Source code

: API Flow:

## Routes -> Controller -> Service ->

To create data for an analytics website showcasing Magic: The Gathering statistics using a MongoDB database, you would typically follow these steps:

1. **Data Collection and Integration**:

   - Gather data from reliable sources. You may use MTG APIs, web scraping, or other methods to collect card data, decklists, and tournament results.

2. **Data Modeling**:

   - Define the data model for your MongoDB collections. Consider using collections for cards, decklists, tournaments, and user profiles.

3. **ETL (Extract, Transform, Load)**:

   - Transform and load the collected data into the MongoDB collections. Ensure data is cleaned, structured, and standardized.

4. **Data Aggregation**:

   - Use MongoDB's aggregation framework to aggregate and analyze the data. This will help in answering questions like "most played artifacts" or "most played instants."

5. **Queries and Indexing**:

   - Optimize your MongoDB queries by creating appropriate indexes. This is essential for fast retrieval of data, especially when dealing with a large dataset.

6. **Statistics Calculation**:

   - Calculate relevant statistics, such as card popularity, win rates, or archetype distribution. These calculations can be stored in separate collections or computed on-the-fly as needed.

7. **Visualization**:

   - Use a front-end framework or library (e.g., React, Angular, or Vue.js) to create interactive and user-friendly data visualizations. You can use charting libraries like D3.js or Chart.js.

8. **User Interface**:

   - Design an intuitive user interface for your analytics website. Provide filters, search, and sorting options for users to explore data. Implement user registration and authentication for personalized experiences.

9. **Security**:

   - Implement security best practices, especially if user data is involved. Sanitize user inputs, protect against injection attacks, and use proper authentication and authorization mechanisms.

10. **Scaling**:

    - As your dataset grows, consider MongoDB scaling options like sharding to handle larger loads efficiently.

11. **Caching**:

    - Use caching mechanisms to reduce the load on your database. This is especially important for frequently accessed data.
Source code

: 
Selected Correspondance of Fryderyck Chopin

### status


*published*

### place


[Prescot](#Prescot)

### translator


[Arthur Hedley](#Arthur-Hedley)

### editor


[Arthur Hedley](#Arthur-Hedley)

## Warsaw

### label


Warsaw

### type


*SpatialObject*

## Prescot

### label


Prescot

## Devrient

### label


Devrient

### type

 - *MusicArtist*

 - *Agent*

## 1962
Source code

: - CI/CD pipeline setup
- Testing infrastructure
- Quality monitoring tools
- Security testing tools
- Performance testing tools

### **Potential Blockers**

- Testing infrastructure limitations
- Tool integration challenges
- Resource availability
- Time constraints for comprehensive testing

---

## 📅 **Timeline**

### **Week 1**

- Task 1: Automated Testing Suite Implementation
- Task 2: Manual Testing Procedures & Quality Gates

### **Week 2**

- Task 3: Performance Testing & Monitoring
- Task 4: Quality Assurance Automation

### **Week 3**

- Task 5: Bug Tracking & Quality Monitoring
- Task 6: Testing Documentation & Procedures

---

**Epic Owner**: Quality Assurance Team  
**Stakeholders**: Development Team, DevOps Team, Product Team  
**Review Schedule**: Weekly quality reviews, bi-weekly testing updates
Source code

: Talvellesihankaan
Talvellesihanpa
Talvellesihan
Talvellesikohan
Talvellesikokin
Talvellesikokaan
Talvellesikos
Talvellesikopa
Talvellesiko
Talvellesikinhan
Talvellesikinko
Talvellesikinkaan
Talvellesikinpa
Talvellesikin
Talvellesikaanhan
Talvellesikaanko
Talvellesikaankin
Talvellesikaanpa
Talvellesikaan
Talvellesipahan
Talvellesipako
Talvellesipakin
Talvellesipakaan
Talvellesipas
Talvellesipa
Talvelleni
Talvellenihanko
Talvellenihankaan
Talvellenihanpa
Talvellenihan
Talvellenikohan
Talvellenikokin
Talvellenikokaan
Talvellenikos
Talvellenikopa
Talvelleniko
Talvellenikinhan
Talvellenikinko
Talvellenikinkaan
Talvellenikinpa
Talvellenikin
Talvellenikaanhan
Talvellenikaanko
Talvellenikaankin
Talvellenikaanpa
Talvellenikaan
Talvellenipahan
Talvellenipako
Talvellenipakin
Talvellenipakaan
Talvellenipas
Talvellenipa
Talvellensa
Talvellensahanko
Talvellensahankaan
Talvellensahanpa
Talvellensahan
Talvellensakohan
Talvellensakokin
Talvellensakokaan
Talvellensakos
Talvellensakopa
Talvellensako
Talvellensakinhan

────────────────

What is required:
Copy the records word for word.

Answer for the task:
Source code

: API Flow:

## Routes -> Controller -> Service ->

To create data for an analytics website showcasing Magic: The Gathering statistics using a MongoDB database, you would typically follow these steps:

1. **Data Collection and Integration**:

   - Gather data from reliable sources. You may use MTG APIs, web scraping, or other methods to collect card data, decklists, and tournament results.

2. **Data Modeling**:

   - Define the data model for your MongoDB collections. Consider using collections for cards, decklists, tournaments, and user profiles.

3. **ETL (Extract, Transform, Load)**:

   - Transform and load the collected data into the MongoDB collections. Ensure data is cleaned, structured, and standardized.

4. **Data Aggregation**:

   - Use MongoDB's aggregation framework to aggregate and analyze the data. This will help in answering questions like "most played artifacts" or "most played instants."

5. **Queries and Indexing**:

   - Optimize your MongoDB queries by creating appropriate indexes. This is essential for fast retrieval of data, especially when dealing with a large dataset.

6. **Statistics Calculation**:

   - Calculate relevant statistics, such as card popularity, win rates, or archetype distribution. These calculations can be stored in separate collections or computed on-the-fly as needed.

7. **Visualization**:

   - Use a front-end framework or library (e.g., React, Angular, or Vue.js) to create interactive and user-friendly data visualizations. You can use charting libraries like D3.js or Chart.js.

8. **User Interface**:

   - Design an intuitive user interface for your analytics website. Provide filters, search, and sorting options for users to explore data. Implement user registration and authentication for personalized experiences.

9. **Security**:

   - Implement security best practices, especially if user data is involved. Sanitize user inputs, protect against injection attacks, and use proper authentication and authorization mechanisms.

10. **Scaling**:

    - As your dataset grows, consider MongoDB scaling options like sharding to handle larger loads efficiently.

11. **Caching**:

    - Use caching mechanisms to reduce the load on your database. This is especially important for frequently accessed data.
Source code

: 
Selected Correspondance of Fryderyck Chopin

### status


*published*

### place


[Prescot](#Prescot)

### translator


[Arthur Hedley](#Arthur-Hedley)

### editor


[Arthur Hedley](#Arthur-Hedley)

## Warsaw

### label


Warsaw

### type


*SpatialObject*

## Prescot

### label


Prescot

## Devrient

### label


Devrient

### type

 - *MusicArtist*

 - *Agent*

## 1962
Source code

: - CI/CD pipeline setup
- Testing infrastructure
- Quality monitoring tools
- Security testing tools
- Performance testing tools

### **Potential Blockers**

- Testing infrastructure limitations
- Tool integration challenges
- Resource availability
- Time constraints for comprehensive testing

---

## 📅 **Timeline**

### **Week 1**

- Task 1: Automated Testing Suite Implementation
- Task 2: Manual Testing Procedures & Quality Gates

### **Week 2**

- Task 3: Performance Testing & Monitoring
- Task 4: Quality Assurance Automation

### **Week 3**

- Task 5: Bug Tracking & Quality Monitoring
- Task 6: Testing Documentation & Procedures

---

**Epic Owner**: Quality Assurance Team  
**Stakeholders**: Development Team, DevOps Team, Product Team  
**Review Schedule**: Weekly quality reviews, bi-weekly testing updates
Source code

: Talvellesihankaan
Talvellesihanpa
Talvellesihan
Talvellesikohan
Talvellesikokin
Talvellesikokaan
Talvellesikos
Talvellesikopa
Talvellesiko
Talvellesikinhan
Talvellesikinko
Talvellesikinkaan
Talvellesikinpa
Talvellesikin
Talvellesikaanhan
Talvellesikaanko
Talvellesikaankin
Talvellesikaanpa
Talvellesikaan
Talvellesipahan
Talvellesipako
Talvellesipakin
Talvellesipakaan
Talvellesipas
Talvellesipa
Talvelleni
Talvellenihanko
Talvellenihankaan
Talvellenihanpa
Talvellenihan
Talvellenikohan
Talvellenikokin
Talvellenikokaan
Talvellenikos
Talvellenikopa
Talvelleniko
Talvellenikinhan
Talvellenikinko
Talvellenikinkaan
Talvellenikinpa
Talvellenikin
Talvellenikaanhan
Talvellenikaanko
Talvellenikaankin
Talvellenikaanpa
Talvellenikaan
Talvellenipahan
Talvellenipako
Talvellenipakin
Talvellenipakaan
Talvellenipas
Talvellenipa
Talvellensa
Talvellensahanko
Talvellensahankaan
Talvellensahanpa
Talvellensahan
Talvellensakohan
Talvellensakokin
Talvellensakokaan
Talvellensakos
Talvellensakopa
Talvellensako
Talvellensakinhan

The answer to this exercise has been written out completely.